La Guardia di finanza di Roma, eseguendo un provvedimento emesso dalla Sezione misure di prevenzione della Corte di Appello di Roma, ha confiscato un patrimonio del valore di circa 25 milioni di euro a Ernesto Diotallevi, elemento di spicco della Banda della Magliana e dell’estrema destra romana. Il provvedimento riguarda quote societarie, capitale sociale e patrimonio aziendale di 8 società, riconducibili a Diotallevi e operanti nel settore della compravendita di immobili, della costruzione di imbarcazioni, del commercio di energia elettrica, dei trasporti marittimi.

La confisca riguarda anche alcune holding, tra cui una società liberiana titolare di una lussuosa villa sull’Isola di Cavallo in Corsica, veicoli, depositi bancari e polizze vita, opere d’arte e 43 immobili tra Roma, Gradara (Pesaro Urbino) e Olbia (Sassari). Tra gli immobili figurano anche un’abitazione con vista sulla Fontana di Trevi di 14 vani e del valore di mercato di circa 4 milioni di euro e un complesso turistico composto da villette a schiera, fronte mare, ad Olbia.

L’operazione condotta oggi dalla Guardia di finanza, ribattezzata “Trent’anni”, rappresenta l’epilogo delle indagini patrimoniali, eseguite dagli specialisti del Gico e del Nucleo di polizia economico-finanziaria su delega della Direzione distrettuale antimafia di Roma.

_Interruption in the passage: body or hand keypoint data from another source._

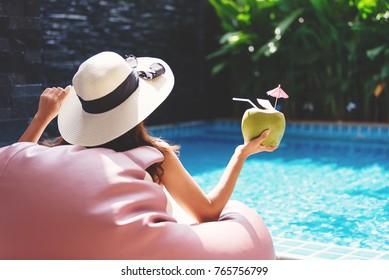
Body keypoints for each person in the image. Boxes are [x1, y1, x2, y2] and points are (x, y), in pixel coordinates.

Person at [19, 51, 277, 223]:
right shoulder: (154, 159)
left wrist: (42, 118)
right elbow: (206, 213)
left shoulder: (61, 155)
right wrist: (240, 154)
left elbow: (12, 167)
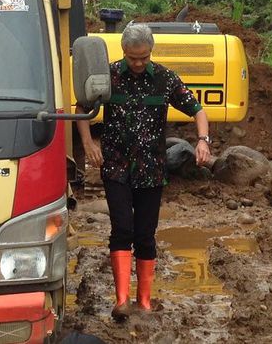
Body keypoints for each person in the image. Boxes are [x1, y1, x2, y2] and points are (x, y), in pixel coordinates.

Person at [75, 23, 211, 320]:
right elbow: (82, 108)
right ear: (124, 52)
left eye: (144, 58)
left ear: (151, 52)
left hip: (151, 169)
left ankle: (145, 302)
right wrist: (88, 143)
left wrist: (203, 141)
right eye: (132, 57)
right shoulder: (107, 76)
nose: (138, 63)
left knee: (146, 236)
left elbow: (197, 110)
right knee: (122, 229)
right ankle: (121, 300)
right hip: (115, 167)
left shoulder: (165, 79)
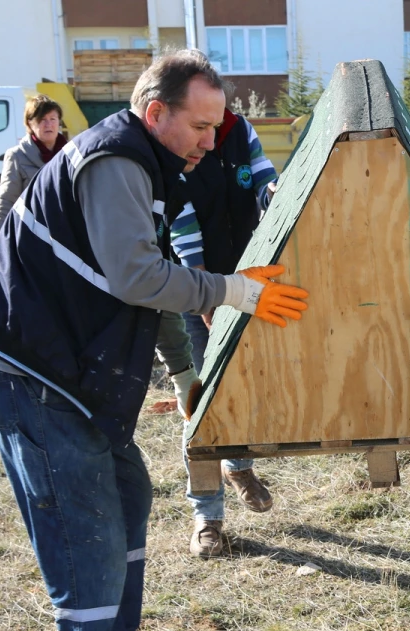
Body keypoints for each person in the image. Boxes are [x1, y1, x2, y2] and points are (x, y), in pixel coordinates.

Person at [0, 51, 309, 631]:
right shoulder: (117, 161)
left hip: (66, 365)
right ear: (157, 114)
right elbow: (137, 276)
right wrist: (233, 290)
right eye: (202, 126)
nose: (213, 141)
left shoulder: (150, 168)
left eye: (219, 127)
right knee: (84, 522)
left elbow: (143, 287)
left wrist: (185, 376)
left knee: (126, 493)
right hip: (29, 367)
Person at [169, 107, 280, 557]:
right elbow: (182, 226)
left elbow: (265, 181)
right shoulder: (177, 142)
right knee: (202, 401)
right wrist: (204, 296)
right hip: (196, 286)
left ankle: (239, 466)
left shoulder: (240, 132)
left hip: (250, 282)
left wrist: (277, 192)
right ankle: (207, 517)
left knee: (250, 385)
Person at [0, 94, 66, 237]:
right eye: (42, 120)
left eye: (52, 119)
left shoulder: (70, 155)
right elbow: (6, 201)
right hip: (31, 237)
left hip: (65, 240)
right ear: (30, 123)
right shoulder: (17, 156)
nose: (48, 125)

L’inchiesta ha consentito di documentare come Diotallevi, sebbene assolto nel 1996 dalla Corte d’Assise di Roma nell’ambito del processo alla Banda, fosse riuscito ad accumulare ingenti fortune, nonostante l’assoluta carenza di fonti di reddito lecite, talora riconducendo la formale titolarità dei beni a compiacenti prestanome. La confisca giunge al termine di un lungo e complesso iter che ha portato la posizione di Diotallevi al vaglio di tutti i gradi di giudizio sino alla Corte di Cassazione che, nel gennaio di quest’anno, ha annullato il decreto con cui la Corte di Appello, a maggio 2017, aveva disposto, in riforma della decisione del Tribunale risalente a gennaio 2015, la revoca parziale della misura.